Jax's gaze follows mine to Jess. Even drugged and half-dead, he has the decency to look impressed.

Colt and Dawson settled in the waiting area, sleeping when they can, their wet coats drying on the backs of chairs. The storm rages outside, but a strange lull has fallen over the clinic in the last hour. The constant rattling has quieted to a low groan, a brief reprieve in the hurricane's assault.

Jess finishes cleaning. She crosses the room, stops beside me, and her palm presses flat against my jaw. Her thumb settles near the ridge of my broken tusk, close enough that I feel her warmth against the rough edge. Her hand is steady now. Her face is not.

"You did more than bleed a little," she says. "Thank you."

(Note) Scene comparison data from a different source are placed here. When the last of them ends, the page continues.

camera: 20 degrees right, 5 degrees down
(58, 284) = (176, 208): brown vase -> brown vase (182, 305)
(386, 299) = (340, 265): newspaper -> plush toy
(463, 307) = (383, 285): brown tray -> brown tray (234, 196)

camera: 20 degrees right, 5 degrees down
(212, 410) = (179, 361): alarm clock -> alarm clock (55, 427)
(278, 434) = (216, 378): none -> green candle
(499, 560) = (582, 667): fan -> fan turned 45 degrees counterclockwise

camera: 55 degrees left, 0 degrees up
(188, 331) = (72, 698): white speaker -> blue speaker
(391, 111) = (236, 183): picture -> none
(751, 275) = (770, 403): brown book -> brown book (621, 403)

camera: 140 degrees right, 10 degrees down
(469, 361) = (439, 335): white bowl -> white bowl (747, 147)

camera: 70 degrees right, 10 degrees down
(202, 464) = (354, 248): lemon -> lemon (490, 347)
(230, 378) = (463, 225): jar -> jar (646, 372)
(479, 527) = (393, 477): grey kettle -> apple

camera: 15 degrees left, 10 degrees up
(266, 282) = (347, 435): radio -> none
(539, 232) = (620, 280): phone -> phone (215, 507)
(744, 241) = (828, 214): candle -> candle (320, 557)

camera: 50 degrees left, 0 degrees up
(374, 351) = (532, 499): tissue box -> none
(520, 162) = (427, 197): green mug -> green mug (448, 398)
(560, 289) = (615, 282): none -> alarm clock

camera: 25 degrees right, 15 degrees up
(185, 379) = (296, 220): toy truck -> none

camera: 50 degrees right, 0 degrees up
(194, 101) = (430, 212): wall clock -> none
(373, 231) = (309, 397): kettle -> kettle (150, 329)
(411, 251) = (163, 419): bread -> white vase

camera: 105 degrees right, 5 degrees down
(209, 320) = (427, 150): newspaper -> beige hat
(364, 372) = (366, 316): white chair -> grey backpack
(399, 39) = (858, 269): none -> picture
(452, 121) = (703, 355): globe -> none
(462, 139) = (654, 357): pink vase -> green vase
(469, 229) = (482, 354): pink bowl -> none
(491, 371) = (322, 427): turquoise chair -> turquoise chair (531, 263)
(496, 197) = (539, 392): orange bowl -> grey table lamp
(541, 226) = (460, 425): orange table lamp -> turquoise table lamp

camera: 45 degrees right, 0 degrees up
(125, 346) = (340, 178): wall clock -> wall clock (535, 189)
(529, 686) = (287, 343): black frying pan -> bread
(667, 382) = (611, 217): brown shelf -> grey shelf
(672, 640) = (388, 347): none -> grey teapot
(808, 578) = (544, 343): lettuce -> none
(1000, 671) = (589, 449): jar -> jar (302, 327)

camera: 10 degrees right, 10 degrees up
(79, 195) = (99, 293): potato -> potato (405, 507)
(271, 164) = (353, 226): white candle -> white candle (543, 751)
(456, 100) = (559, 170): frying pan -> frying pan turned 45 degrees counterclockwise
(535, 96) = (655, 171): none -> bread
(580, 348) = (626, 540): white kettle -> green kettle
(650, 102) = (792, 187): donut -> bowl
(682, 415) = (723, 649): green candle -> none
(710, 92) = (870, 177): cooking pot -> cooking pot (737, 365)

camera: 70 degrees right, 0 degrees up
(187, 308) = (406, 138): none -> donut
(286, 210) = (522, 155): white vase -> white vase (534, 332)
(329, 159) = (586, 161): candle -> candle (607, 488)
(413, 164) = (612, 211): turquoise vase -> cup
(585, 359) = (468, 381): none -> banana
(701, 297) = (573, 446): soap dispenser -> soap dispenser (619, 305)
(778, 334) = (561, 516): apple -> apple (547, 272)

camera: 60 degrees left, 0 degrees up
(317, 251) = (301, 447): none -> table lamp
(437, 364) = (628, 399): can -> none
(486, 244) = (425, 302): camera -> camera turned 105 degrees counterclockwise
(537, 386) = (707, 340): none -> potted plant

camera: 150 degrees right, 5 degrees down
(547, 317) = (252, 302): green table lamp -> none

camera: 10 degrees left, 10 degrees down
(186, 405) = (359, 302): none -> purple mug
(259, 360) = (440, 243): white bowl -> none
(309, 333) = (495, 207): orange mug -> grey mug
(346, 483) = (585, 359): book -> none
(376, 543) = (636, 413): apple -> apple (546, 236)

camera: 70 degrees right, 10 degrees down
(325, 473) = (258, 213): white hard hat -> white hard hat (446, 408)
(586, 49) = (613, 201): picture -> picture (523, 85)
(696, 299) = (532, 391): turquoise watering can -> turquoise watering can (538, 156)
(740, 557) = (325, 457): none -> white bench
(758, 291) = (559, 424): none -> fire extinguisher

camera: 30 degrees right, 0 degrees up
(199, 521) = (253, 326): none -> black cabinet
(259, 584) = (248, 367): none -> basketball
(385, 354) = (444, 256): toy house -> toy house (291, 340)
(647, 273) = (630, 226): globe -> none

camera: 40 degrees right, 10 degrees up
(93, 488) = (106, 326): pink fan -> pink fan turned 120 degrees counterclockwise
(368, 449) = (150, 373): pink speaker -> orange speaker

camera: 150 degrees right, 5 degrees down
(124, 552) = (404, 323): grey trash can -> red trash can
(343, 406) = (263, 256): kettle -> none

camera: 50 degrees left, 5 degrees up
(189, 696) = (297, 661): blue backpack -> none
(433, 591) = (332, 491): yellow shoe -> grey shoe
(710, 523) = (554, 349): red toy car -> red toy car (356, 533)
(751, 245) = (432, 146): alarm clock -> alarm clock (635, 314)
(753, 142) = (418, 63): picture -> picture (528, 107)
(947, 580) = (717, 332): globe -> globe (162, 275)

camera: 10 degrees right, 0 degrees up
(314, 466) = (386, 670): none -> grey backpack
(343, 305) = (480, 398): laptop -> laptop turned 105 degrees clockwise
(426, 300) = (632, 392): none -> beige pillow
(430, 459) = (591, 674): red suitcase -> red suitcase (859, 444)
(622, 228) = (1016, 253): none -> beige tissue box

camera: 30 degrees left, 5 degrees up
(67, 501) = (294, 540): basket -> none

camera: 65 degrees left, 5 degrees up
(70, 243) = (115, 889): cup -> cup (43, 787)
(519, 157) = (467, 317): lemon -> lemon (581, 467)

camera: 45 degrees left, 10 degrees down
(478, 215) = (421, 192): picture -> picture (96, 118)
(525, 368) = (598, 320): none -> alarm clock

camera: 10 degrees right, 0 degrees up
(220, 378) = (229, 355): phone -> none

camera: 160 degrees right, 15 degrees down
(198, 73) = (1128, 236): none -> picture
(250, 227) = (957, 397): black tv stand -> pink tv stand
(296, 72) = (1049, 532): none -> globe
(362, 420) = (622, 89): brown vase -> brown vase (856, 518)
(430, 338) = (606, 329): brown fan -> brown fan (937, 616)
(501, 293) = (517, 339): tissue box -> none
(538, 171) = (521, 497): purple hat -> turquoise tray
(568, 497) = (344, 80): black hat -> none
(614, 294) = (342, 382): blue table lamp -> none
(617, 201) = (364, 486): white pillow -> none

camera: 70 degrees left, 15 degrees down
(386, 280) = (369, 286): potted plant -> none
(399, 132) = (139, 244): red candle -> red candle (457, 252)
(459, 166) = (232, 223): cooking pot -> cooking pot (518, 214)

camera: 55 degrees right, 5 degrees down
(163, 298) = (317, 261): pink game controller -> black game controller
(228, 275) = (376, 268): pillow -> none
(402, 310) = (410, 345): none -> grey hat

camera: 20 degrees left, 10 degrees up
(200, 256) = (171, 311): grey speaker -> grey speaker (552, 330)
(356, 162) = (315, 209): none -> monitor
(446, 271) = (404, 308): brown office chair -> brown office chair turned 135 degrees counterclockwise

I lean into her touch and close my eyes.

Her palm against my skin, her pulse beating in her fingertips, her scent shifting like a tide turning—the walls easing back, the warmth flooding in, less afraid than an hour ago, less guarded than this morning, a degree closer to the woman who kissed me in a dark garden and meant it.

"Anything for you, Kitten." I open my eyes and hold her gaze. "Anything."

Her hand drops. She steps back. But not as far as before.

She's starting to believe me. I can see it in the way she doesn't square her shoulders, doesn't lock her jaw, doesn't reach for the armor she's worn every minute since that cot. I'm just a man with a hole in his arm and her tears on his shirt—she's starting to believe he's real.

The hope between my ribs cuts so deep I can't breathe around it. And underneath the hope, a terror I won't name—because if she believes me and I let her down, there won't be a wall thick enough to get her back.